Data excerpts:

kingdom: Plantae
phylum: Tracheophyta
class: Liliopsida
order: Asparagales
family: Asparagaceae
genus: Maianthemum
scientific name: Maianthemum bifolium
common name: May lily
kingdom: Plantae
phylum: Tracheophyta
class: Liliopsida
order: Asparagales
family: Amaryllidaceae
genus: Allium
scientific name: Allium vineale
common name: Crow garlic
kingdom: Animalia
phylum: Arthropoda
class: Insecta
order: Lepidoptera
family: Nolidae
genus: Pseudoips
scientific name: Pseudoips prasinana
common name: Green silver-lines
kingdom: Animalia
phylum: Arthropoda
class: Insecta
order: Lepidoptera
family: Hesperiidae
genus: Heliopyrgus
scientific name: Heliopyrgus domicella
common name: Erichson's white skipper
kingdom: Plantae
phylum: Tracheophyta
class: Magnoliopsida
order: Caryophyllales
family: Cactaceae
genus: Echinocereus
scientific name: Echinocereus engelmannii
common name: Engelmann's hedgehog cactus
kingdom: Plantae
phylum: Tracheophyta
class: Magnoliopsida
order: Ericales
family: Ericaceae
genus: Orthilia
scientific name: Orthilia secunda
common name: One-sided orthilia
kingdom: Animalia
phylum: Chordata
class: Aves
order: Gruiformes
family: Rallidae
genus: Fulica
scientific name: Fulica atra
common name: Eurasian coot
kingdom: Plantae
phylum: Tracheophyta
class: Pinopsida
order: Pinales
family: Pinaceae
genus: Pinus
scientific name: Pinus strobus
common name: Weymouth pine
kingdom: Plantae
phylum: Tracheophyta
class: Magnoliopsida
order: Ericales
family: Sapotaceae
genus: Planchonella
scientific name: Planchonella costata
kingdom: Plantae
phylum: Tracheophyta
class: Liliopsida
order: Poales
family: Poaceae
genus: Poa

## PROBLEM DETAILS:
Reproduce every line of the material above, with no changes to any of them.

## OUTPUT OF THE EXERCISE:
kingdom: Plantae
phylum: Tracheophyta
class: Liliopsida
order: Asparagales
family: Asparagaceae
genus: Maianthemum
scientific name: Maianthemum bifolium
common name: May lily
kingdom: Plantae
phylum: Tracheophyta
class: Liliopsida
order: Asparagales
family: Amaryllidaceae
genus: Allium
scientific name: Allium vineale
common name: Crow garlic
kingdom: Animalia
phylum: Arthropoda
class: Insecta
order: Lepidoptera
family: Nolidae
genus: Pseudoips
scientific name: Pseudoips prasinana
common name: Green silver-lines
kingdom: Animalia
phylum: Arthropoda
class: Insecta
order: Lepidoptera
family: Hesperiidae
genus: Heliopyrgus
scientific name: Heliopyrgus domicella
common name: Erichson's white skipper
kingdom: Plantae
phylum: Tracheophyta
class: Magnoliopsida
order: Caryophyllales
family: Cactaceae
genus: Echinocereus
scientific name: Echinocereus engelmannii
common name: Engelmann's hedgehog cactus
kingdom: Plantae
phylum: Tracheophyta
class: Magnoliopsida
order: Ericales
family: Ericaceae
genus: Orthilia
scientific name: Orthilia secunda
common name: One-sided orthilia
kingdom: Animalia
phylum: Chordata
class: Aves
order: Gruiformes
family: Rallidae
genus: Fulica
scientific name: Fulica atra
common name: Eurasian coot
kingdom: Plantae
phylum: Tracheophyta
class: Pinopsida
order: Pinales
family: Pinaceae
genus: Pinus
scientific name: Pinus strobus
common name: Weymouth pine
kingdom: Plantae
phylum: Tracheophyta
class: Magnoliopsida
order: Ericales
family: Sapotaceae
genus: Planchonella
scientific name: Planchonella costata
kingdom: Plantae
phylum: Tracheophyta
class: Liliopsida
order: Poales
family: Poaceae
genus: Poa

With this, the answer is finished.